A novel by John Stewart. Shepheard-Walwyn, Ltd., London, 2008. Review by Lindy Davies.
What a nice thing to see! An impressively laid-out trade paperback with an imposing image of the White House on its cover: a novel about a US President who gets the “location value” bug and turns his citizens on to it! Due to the good offices of David Triggs, Director of the Henry George Foundation of Great Britain, colleagues at the recent Kansas City conference got free copies — and Mr. Triggs plans another trip to the States to promote the book.
Any Georgist’s review of a Georgist presentation must have limited value, to begin with. After all, we have spent so long making points that seem overwhelmingly obviously true, and have been so stridently ignored by so many people that, well, objectivity is really no longer a possibility for us. Recognizing that, though, I’ll offer a few cautious points about The President.

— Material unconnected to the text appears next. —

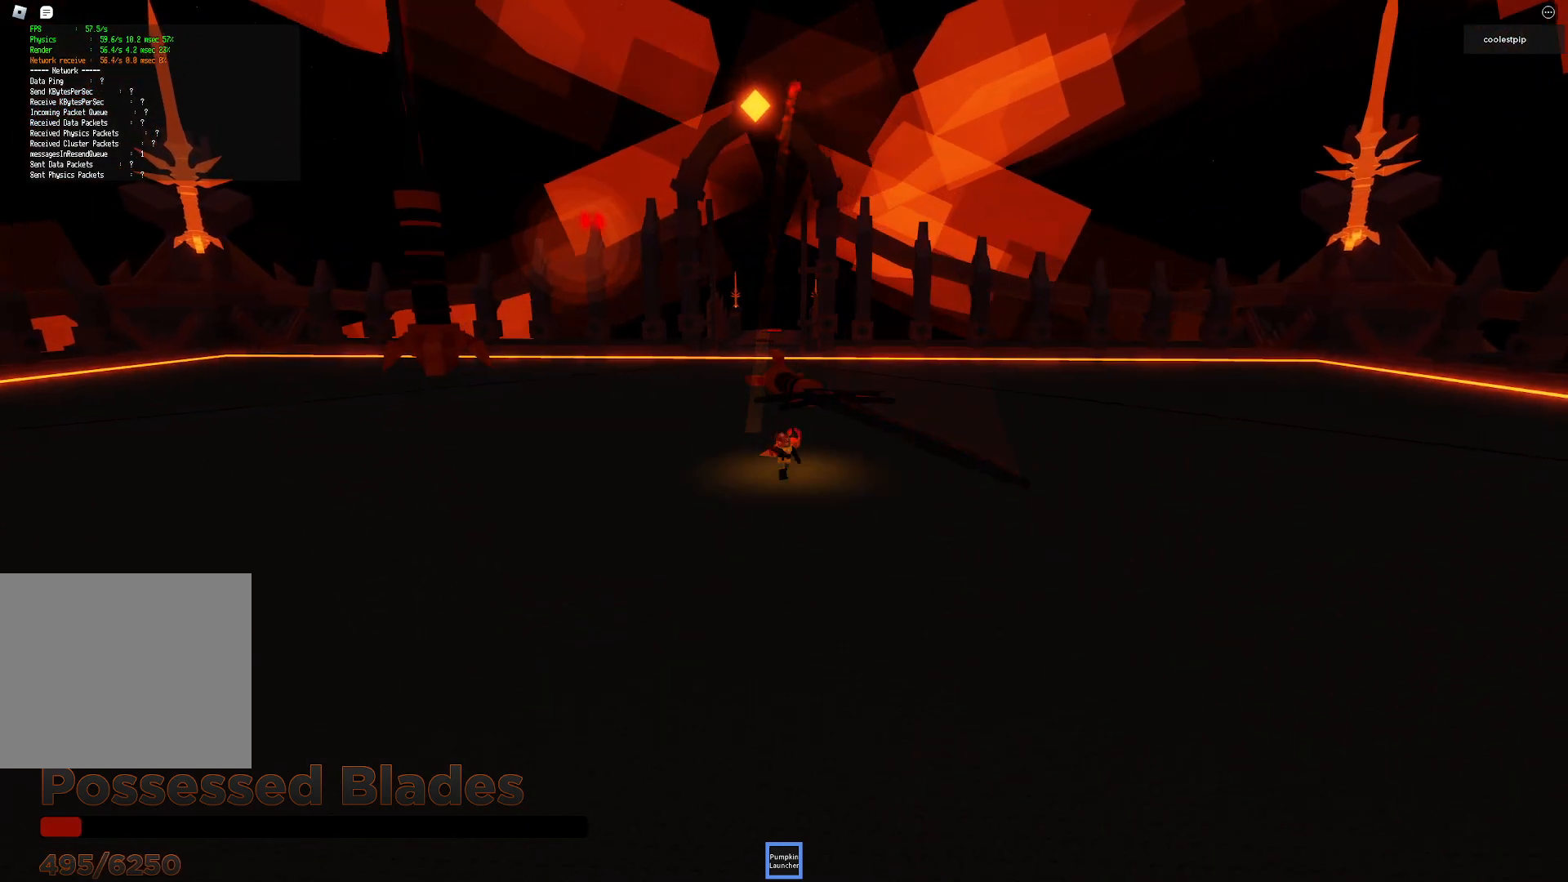
{"keys": [], "events": [[83, "d", "up"], [267, "a", "down"], [450, "a", "up"]]}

It’s not Tolstoy, but it’s not bad. Its characters aren’t fully fleshed-out psychological creatures, but they’re recognizable and likable enough. The novel seems rather deliberately simple, as if aimed at a general, almost pulp-style readership; it seems an ideal book for airport bookshops, something to be picked up for idle entertainment on the way home from a business trip. It does not affect any inside knowledge of how people talk and think in the “West Wing,” but rather stays in the reader’s comfort zone of stereotypical impressions. That’s a decision that makes sense, it seems to me, and the book gains strength from it. It’s a fantasy, a “thought experiment” — and it takes itself just seriously enough to draw the reader in. (Or at least, I hope so; like I said, I’m already convinced, so what do I know?)
Somehow John Duncan, the President of the United States, a moderate Democrat, manages one morning to disguise himself in a baseball cap and elude the US Secret Service, to take an unescorted walk and experience a Moment of Clarity. He is soon discovered by panicky agents, of course, and the media have much fun with this wayward behavior. Duncan’s moment snaps him out of his deeply circumspect habits of thought. It falls to his affable, muscular chauffeur, Harry Roberts, a crypto-Georgist, to give him the message he was destined to hear.

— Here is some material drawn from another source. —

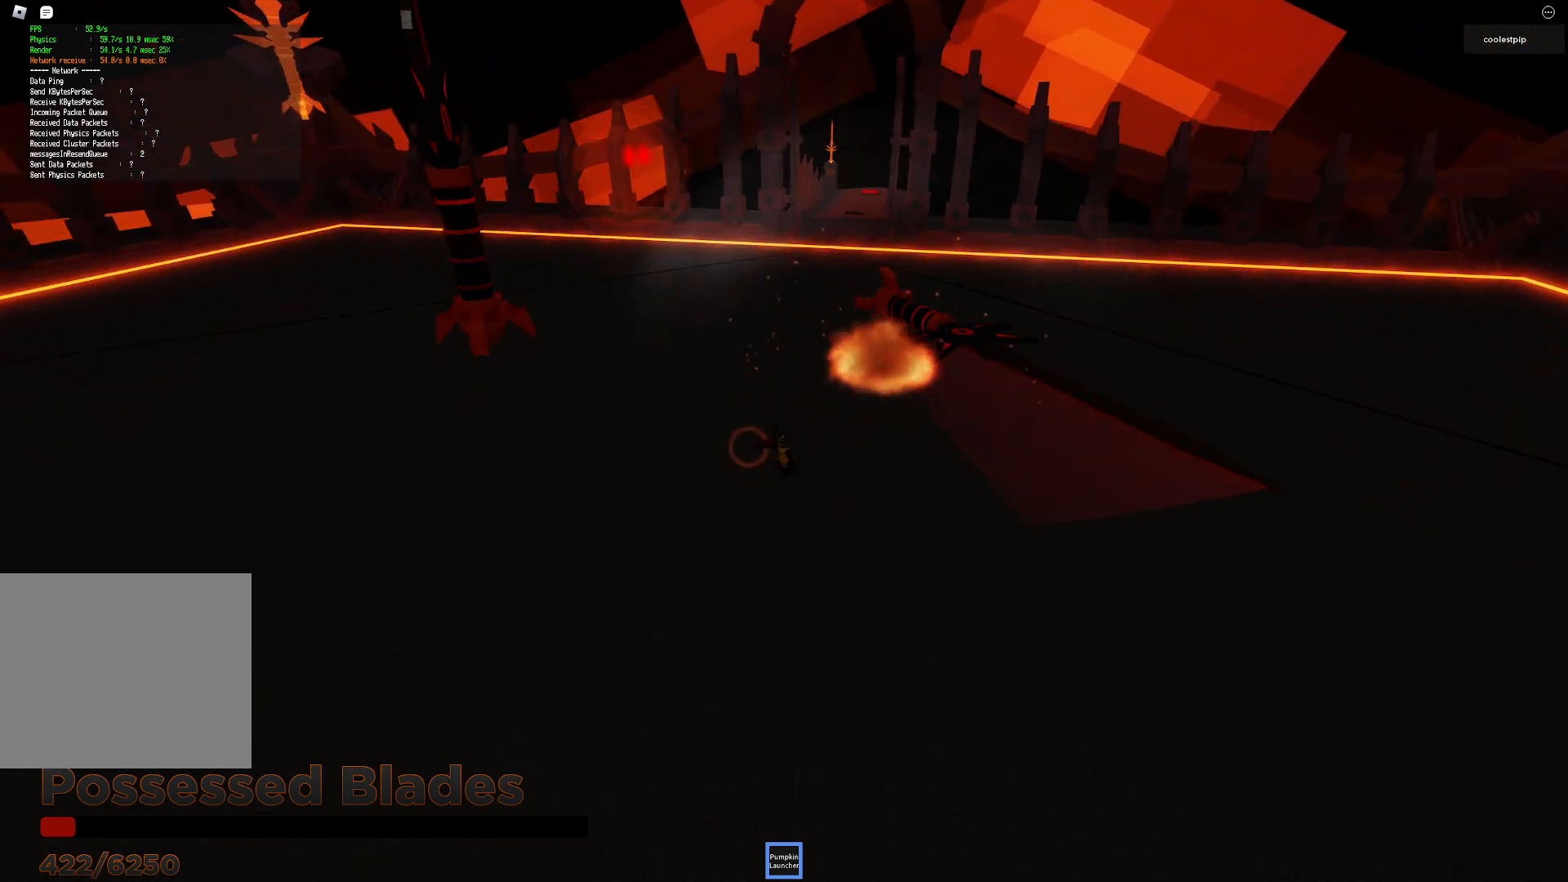
{"keys": [], "events": [[133, "space", "down"], [283, "a", "down"], [417, "a", "up"], [483, "space", "up"]]}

The novel could have used some editing. One thing that’s a little off-putting is the characters’ tendency to use characteristically British expressions. They cuss like Americans, yes, but they talk about cock-ups, people rabbit on about things, situations hot up; all, alas, rather British. Another sour note is the book’s tendency to equate real estate investment with criminal behavior; every unsavory character, including the oddly obsessed rock star Glit Jones, is a land speculator.
But, such small problems proved less and less annoying as the story unfolded, and, about two-thirds of the way through, I found myself rather in the grip of a page-turner. That can’t be a bad thing. There’s a hostage crisis, an affably forward-thinking British PM, a love story starring a sweet-voiced British journalist (who quietly charms the American people), and a worldly-wise corporate magnate who sees the cat and starts telling the world about location value. Not a bad read, all in all.